The federal government’s escalating attacks have struck at the heart of the community, with the federal government going as far as erasing the letters T and Q from LGBTQ from the Stonewall National Monument’s website and other pages associated with the National Park Service. The landscape for LGBTQ athletes has deteriorated since Collins spoke to Gay City News ahead of then-President Joe Biden’s remarks at the opening of the Stonewall National Monument Visitor Center last June.

“It’s been less than a year since we were there in New York, celebrating the opening of the Stonewall National Monument Visitor Center, and then we see the constant rollbacks — and that’s being polite — and cuts that are happening to all sectors of minority groups in our country the past few months,” Collins said. “It’s mind-boggling, but this is also a reality, so I’m reminded of when I heard Billie Jean King speaking and she said the fight for equality is constant. It’s not just one and done.”
That constant push for equality continued in the days after Nets’ Pride Night when Collins went to San Antonio to assist with the youth inclusion clinic, which was produced by the Sports Equality Foundation and the San Antonio Pride Center. Past Gay City News Impact Award winner Anthony Nicodemo, an out gay coach, wrote an Outsports article about his role in facilitating the clinic.

Collins used the clinic to share his own story and explain that he draws inspiration from people like his late grandmother, who grew up under segregation in the Jim Crow South, and his grandfather, who fought in the Africa campaign in World War II but felt so unsafe upon his return to Louisiana that he did not want to wear his uniform.
“If this is what my grandparents could go through, then I can go through this — we can go through this,” he said. “This is all to make sure that the next generation knows that you have to fight for equality.”
Collins was shocked when none of the kids at the clinic knew what Jim Crow laws were, prompting the former NBA player to incorporate a history lesson that also served as a reminder of the parallels between segregated bathrooms and anti-trans bathroom policies.

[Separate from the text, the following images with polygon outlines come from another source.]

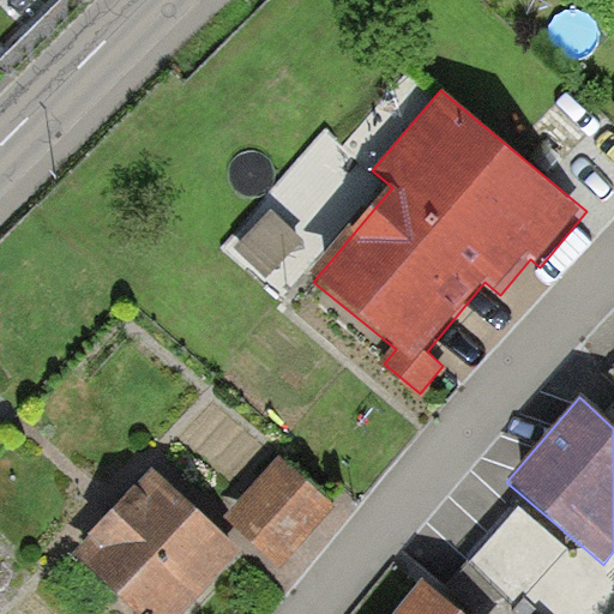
[(337,507),(281,457),(226,519),(283,569),(337,507)]
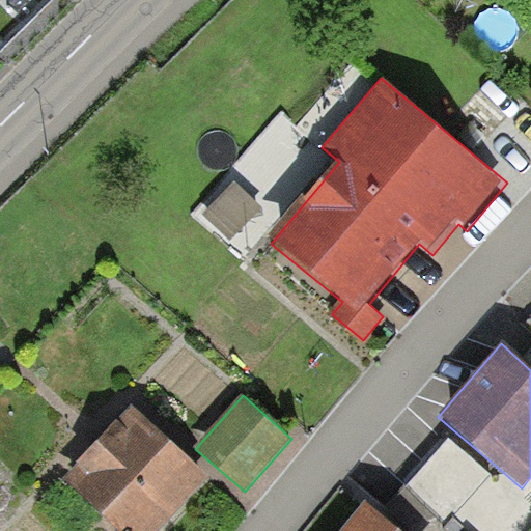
[(160,530),(208,479),(130,406),(59,481),(112,530),(160,530)]
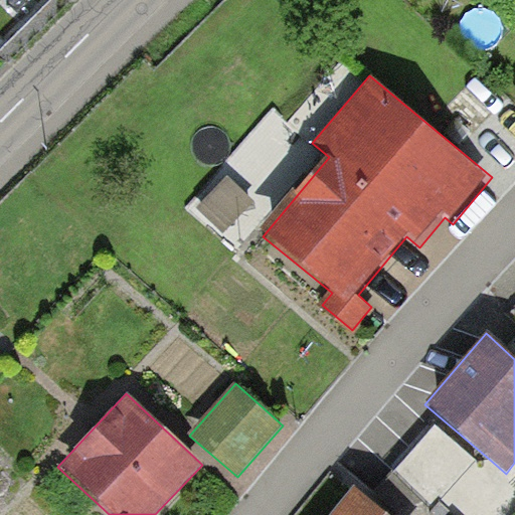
[(437,424),(373,495),(394,514),(426,514),(428,514),(430,514),(466,514),(498,480),(506,474),(490,460),(476,461),(437,424)]
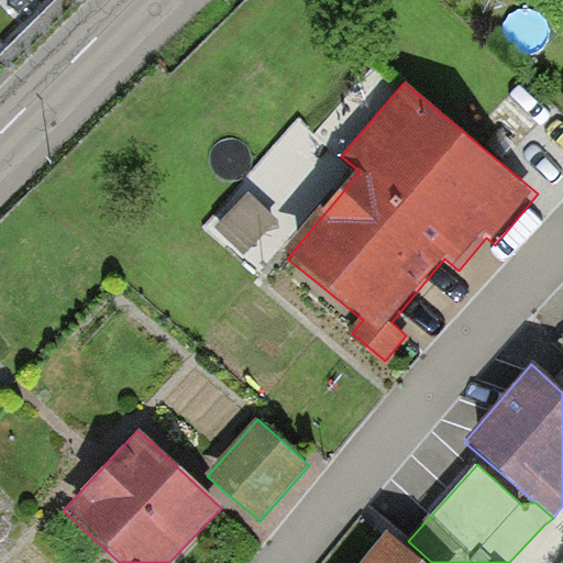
[(421,562),(388,536),(365,562),(421,562)]
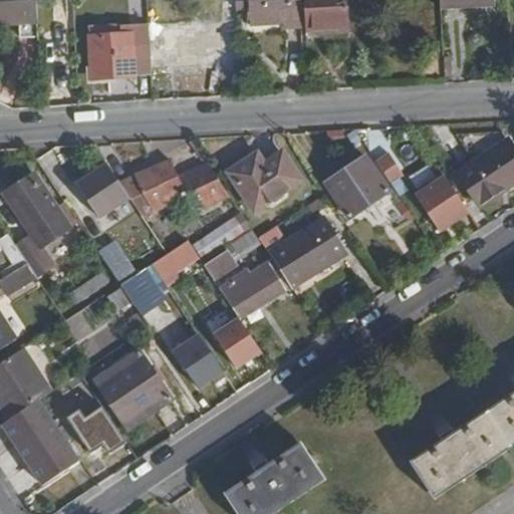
[(39,38),(36,0),(0,0),(0,24),(21,24),(21,38),(39,38)]
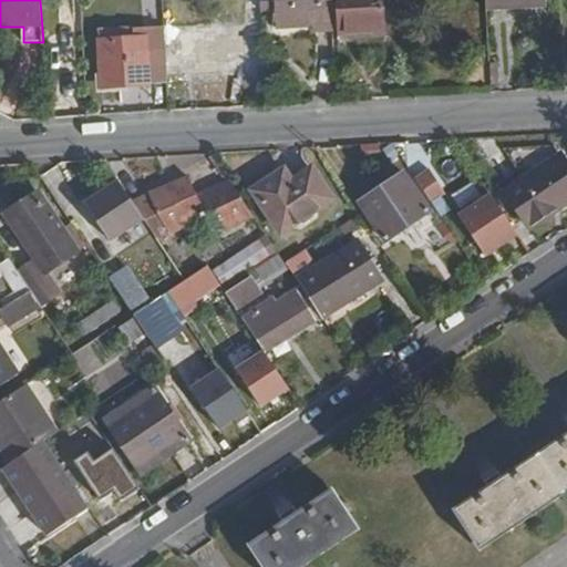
[(265,66),(259,0),(249,0),(250,29),(238,29),(238,38),(182,39),(182,52),(174,52),(174,63),(230,61),(230,72),(249,72),(249,66),(265,66)]
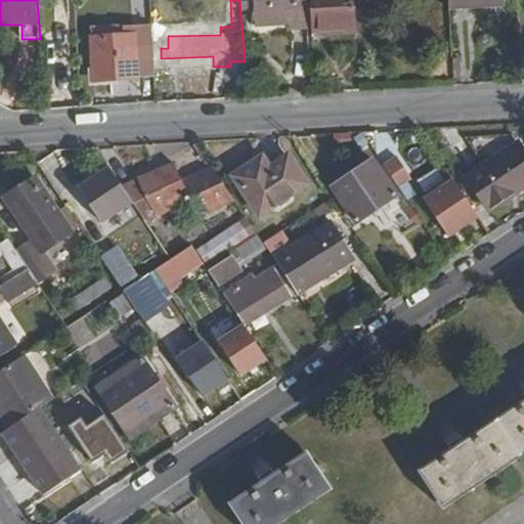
[(312,26),(310,0),(254,0),(256,28),(289,27),(289,32),(312,30),(312,26)]
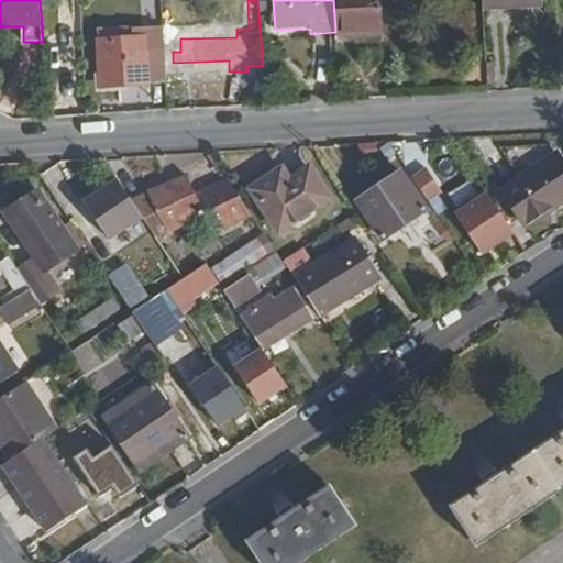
[(384,32),(382,0),(333,0),(335,28),(348,28),(348,34),(384,32)]
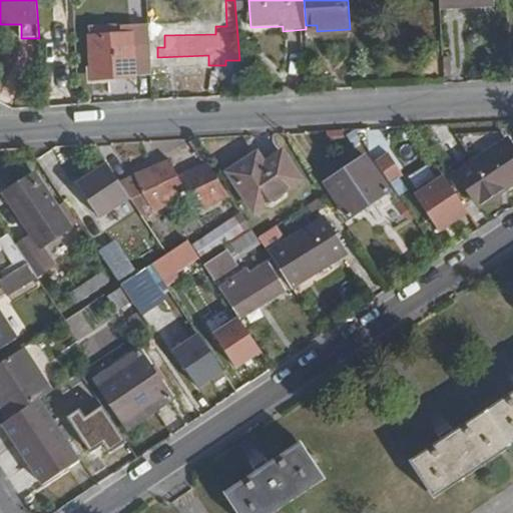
[(496,6),(496,0),(442,0),(443,9),(496,6)]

“I thought, ‘OK… there are so many teachable moments that can happen, and so I got into how these laws existed as far as bathrooms and drinking water, and I told them this is what my grandparents had to face,” he said.
That moment, Collins said, represented as yet another example of the importance of educating the next generation and actively continue to push for a better future.
“We need to — I guess to use a sports reference — continue to move the ball forward,” Collins said.